→ Prompt
Reproduce each of the rows below verbatim, omitting the pictures.

→ Data listing
◆ ◆ ◆ ◆ ◆ ◆ ◆

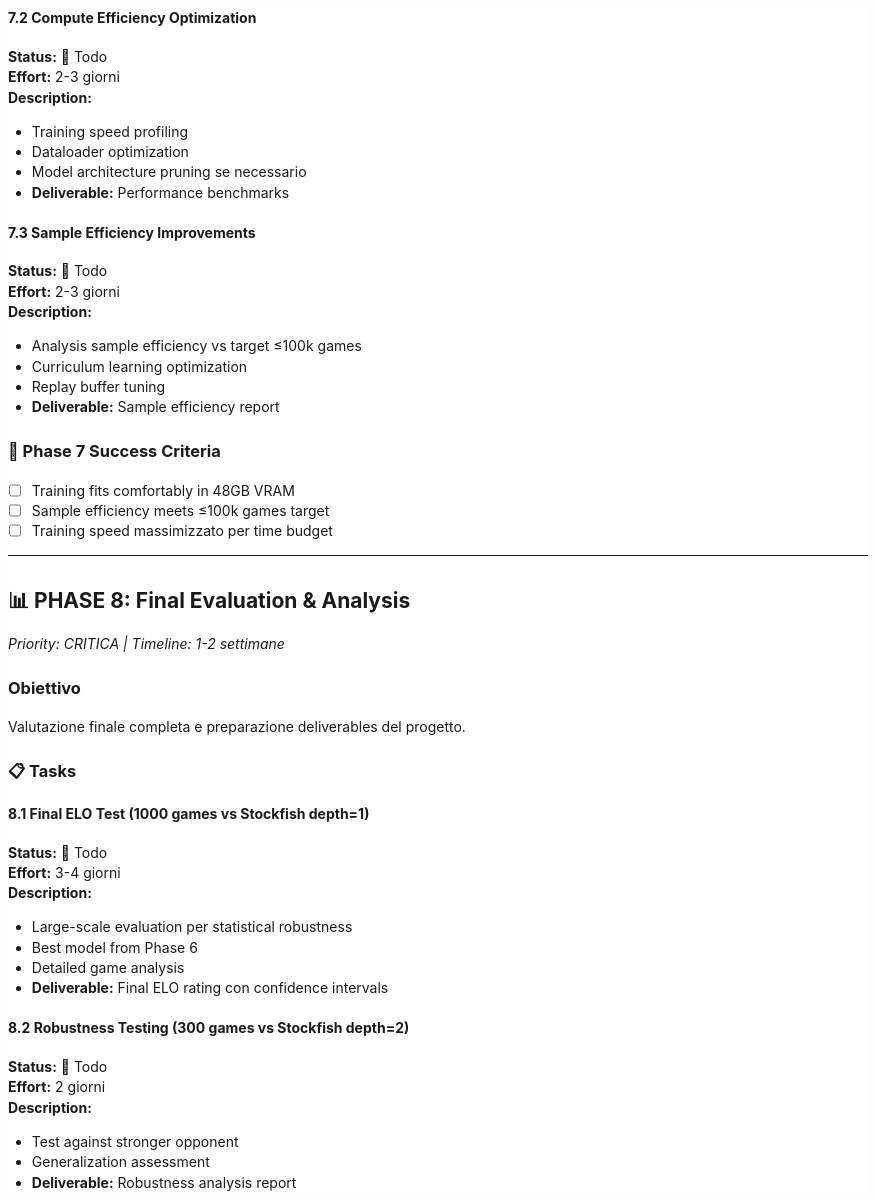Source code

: #### 7.2 Compute Efficiency Optimization
**Status:** 🔴 Todo  
**Effort:** 2-3 giorni  
**Description:**
- Training speed profiling
- Dataloader optimization
- Model architecture pruning se necessario
- **Deliverable:** Performance benchmarks

#### 7.3 Sample Efficiency Improvements
**Status:** 🔴 Todo  
**Effort:** 2-3 giorni  
**Description:**
- Analysis sample efficiency vs target ≤100k games
- Curriculum learning optimization
- Replay buffer tuning
- **Deliverable:** Sample efficiency report

### 🎯 Phase 7 Success Criteria
- [ ] Training fits comfortably in 48GB VRAM
- [ ] Sample efficiency meets ≤100k games target
- [ ] Training speed massimizzato per time budget

---

## 📊 **PHASE 8: Final Evaluation & Analysis**
*Priority: CRITICA | Timeline: 1-2 settimane*

### Obiettivo
Valutazione finale completa e preparazione deliverables del progetto.

### 📋 Tasks

#### 8.1 Final ELO Test (1000 games vs Stockfish depth=1)
**Status:** 🔴 Todo  
**Effort:** 3-4 giorni  
**Description:**
- Large-scale evaluation per statistical robustness
- Best model from Phase 6
- Detailed game analysis
- **Deliverable:** Final ELO rating con confidence intervals

#### 8.2 Robustness Testing (300 games vs Stockfish depth=2)
**Status:** 🔴 Todo  
**Effort:** 2 giorni  
**Description:**
- Test against stronger opponent
- Generalization assessment
- **Deliverable:** Robustness analysis report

◆ ◆ ◆ ◆ ◆ ◆ ◆

→ Response
Source code

: #### 7.2 Compute Efficiency Optimization
**Status:** 🔴 Todo  
**Effort:** 2-3 giorni  
**Description:**
- Training speed profiling
- Dataloader optimization
- Model architecture pruning se necessario
- **Deliverable:** Performance benchmarks

#### 7.3 Sample Efficiency Improvements
**Status:** 🔴 Todo  
**Effort:** 2-3 giorni  
**Description:**
- Analysis sample efficiency vs target ≤100k games
- Curriculum learning optimization
- Replay buffer tuning
- **Deliverable:** Sample efficiency report

### 🎯 Phase 7 Success Criteria
- [ ] Training fits comfortably in 48GB VRAM
- [ ] Sample efficiency meets ≤100k games target
- [ ] Training speed massimizzato per time budget

---

## 📊 **PHASE 8: Final Evaluation & Analysis**
*Priority: CRITICA | Timeline: 1-2 settimane*

### Obiettivo
Valutazione finale completa e preparazione deliverables del progetto.

### 📋 Tasks

#### 8.1 Final ELO Test (1000 games vs Stockfish depth=1)
**Status:** 🔴 Todo  
**Effort:** 3-4 giorni  
**Description:**
- Large-scale evaluation per statistical robustness
- Best model from Phase 6
- Detailed game analysis
- **Deliverable:** Final ELO rating con confidence intervals

#### 8.2 Robustness Testing (300 games vs Stockfish depth=2)
**Status:** 🔴 Todo  
**Effort:** 2 giorni  
**Description:**
- Test against stronger opponent
- Generalization assessment
- **Deliverable:** Robustness analysis report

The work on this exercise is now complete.